» **What is being asked**: Whenever a line below holds the word "center", count it; please give only the final number.
== Information provided ==
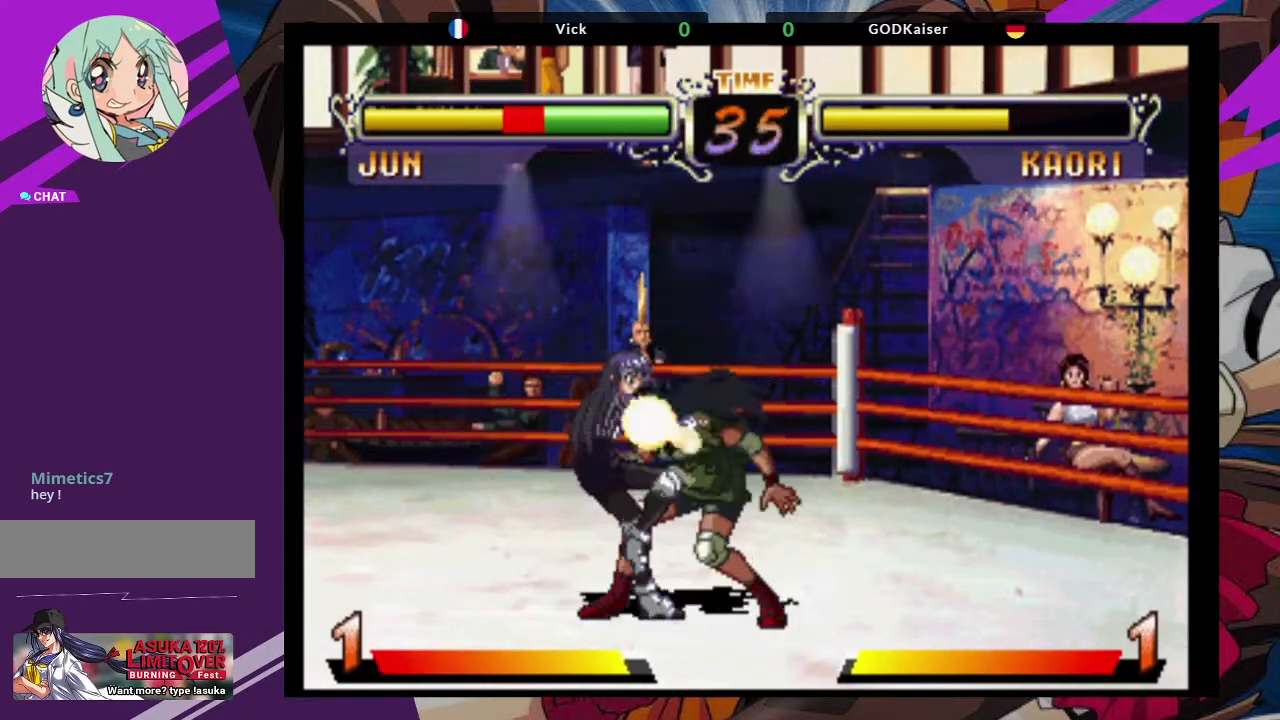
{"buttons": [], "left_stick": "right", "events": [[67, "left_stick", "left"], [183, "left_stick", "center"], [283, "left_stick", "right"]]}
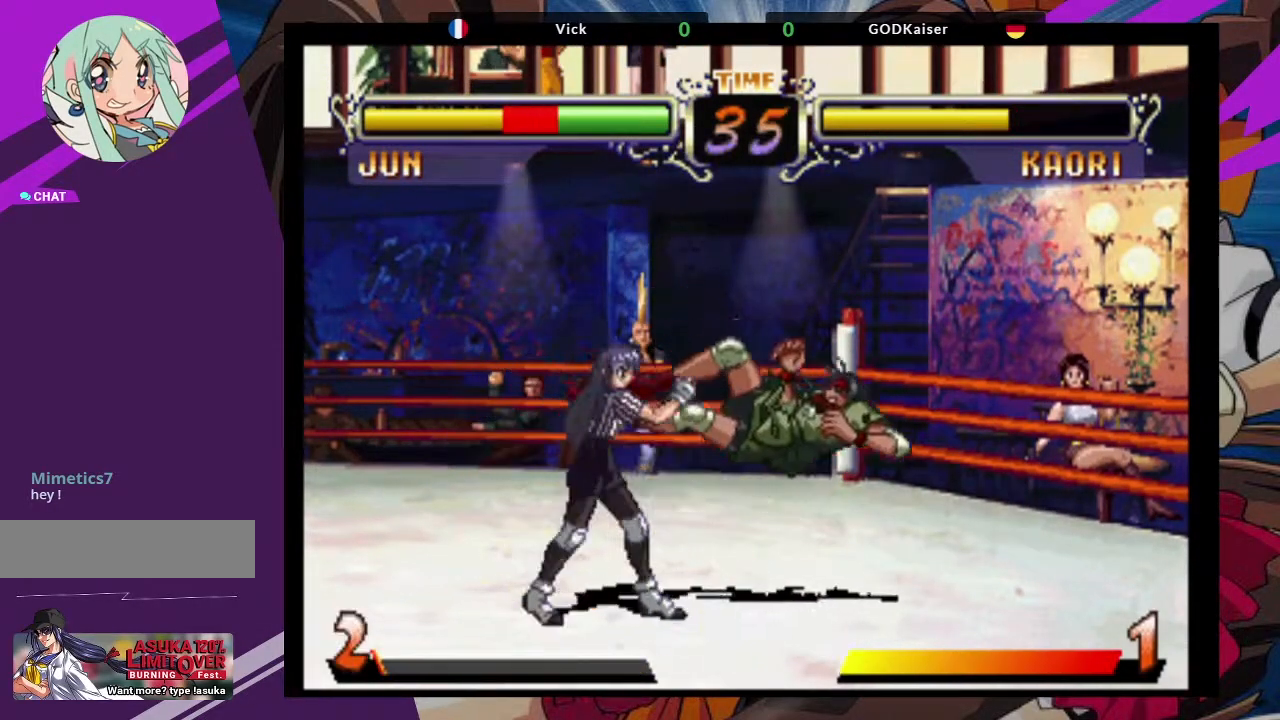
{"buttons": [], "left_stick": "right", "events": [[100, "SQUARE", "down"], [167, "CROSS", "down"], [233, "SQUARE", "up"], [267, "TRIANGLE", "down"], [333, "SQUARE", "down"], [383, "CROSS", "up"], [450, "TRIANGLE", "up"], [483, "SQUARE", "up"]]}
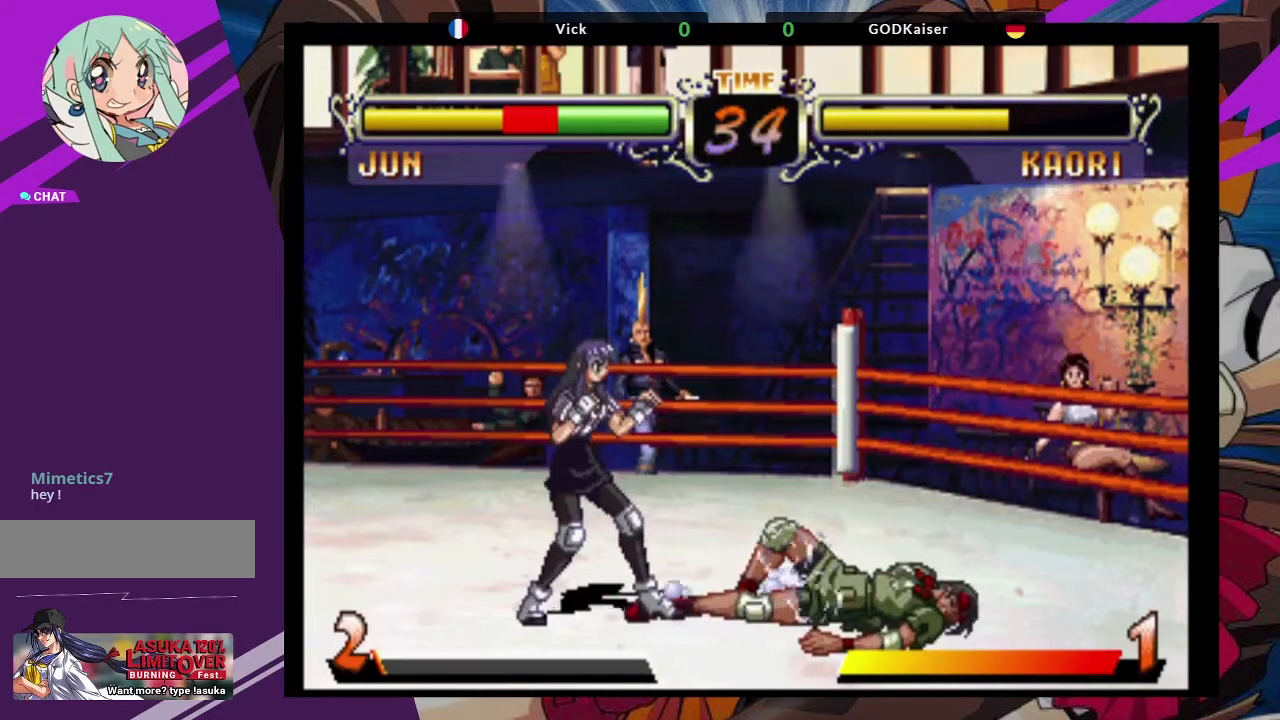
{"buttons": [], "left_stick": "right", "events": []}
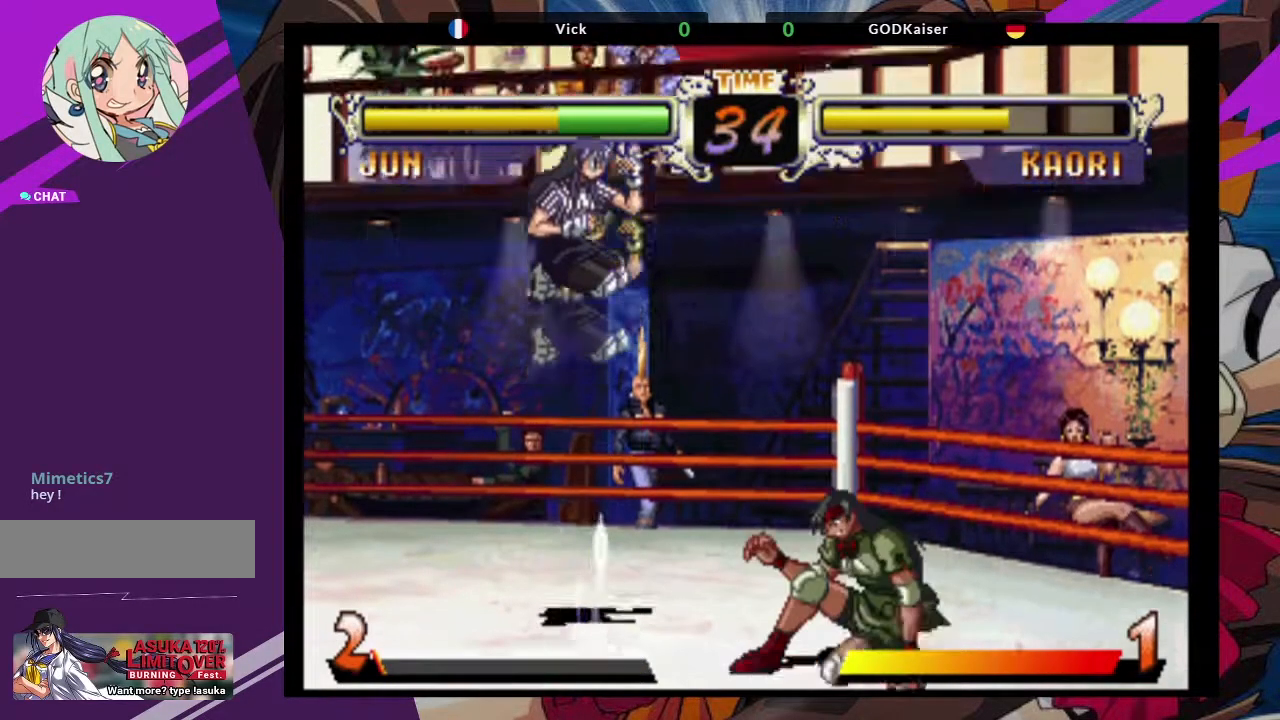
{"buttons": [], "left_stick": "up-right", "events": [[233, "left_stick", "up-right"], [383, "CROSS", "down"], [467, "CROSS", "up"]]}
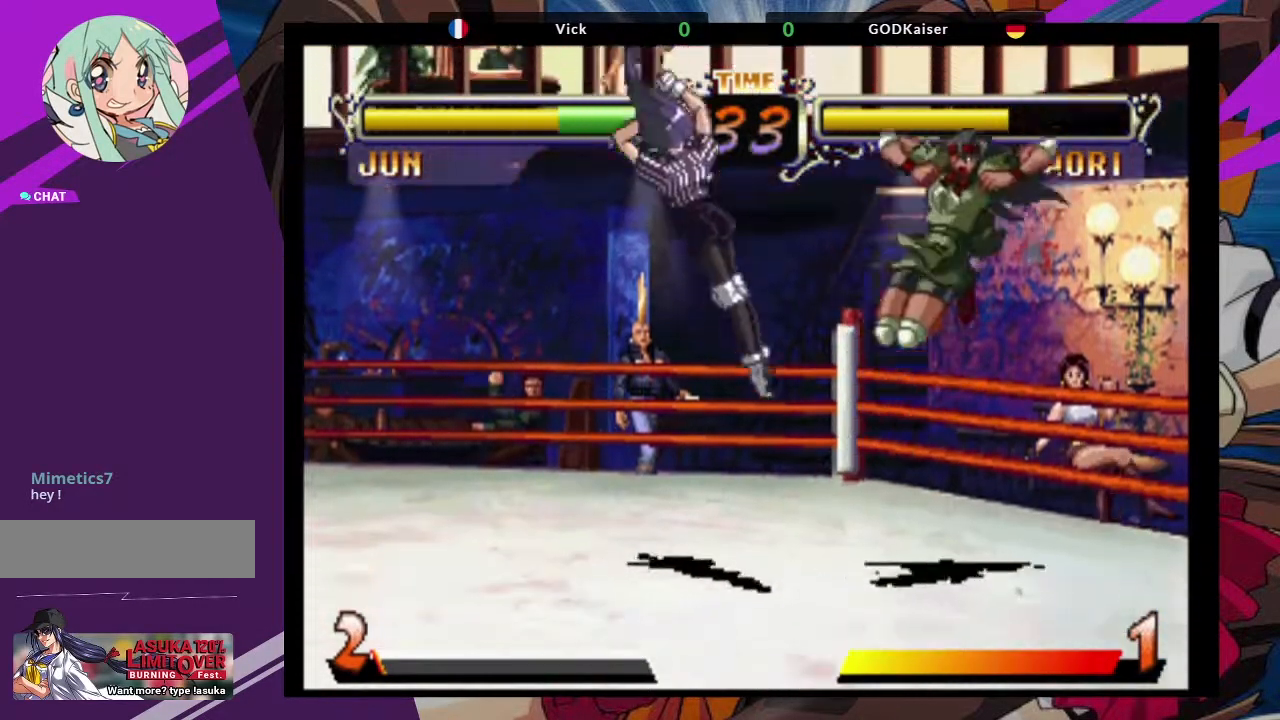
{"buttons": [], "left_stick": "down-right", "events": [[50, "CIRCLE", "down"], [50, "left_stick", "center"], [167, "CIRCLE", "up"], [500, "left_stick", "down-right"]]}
===
» **Exercise result**: 2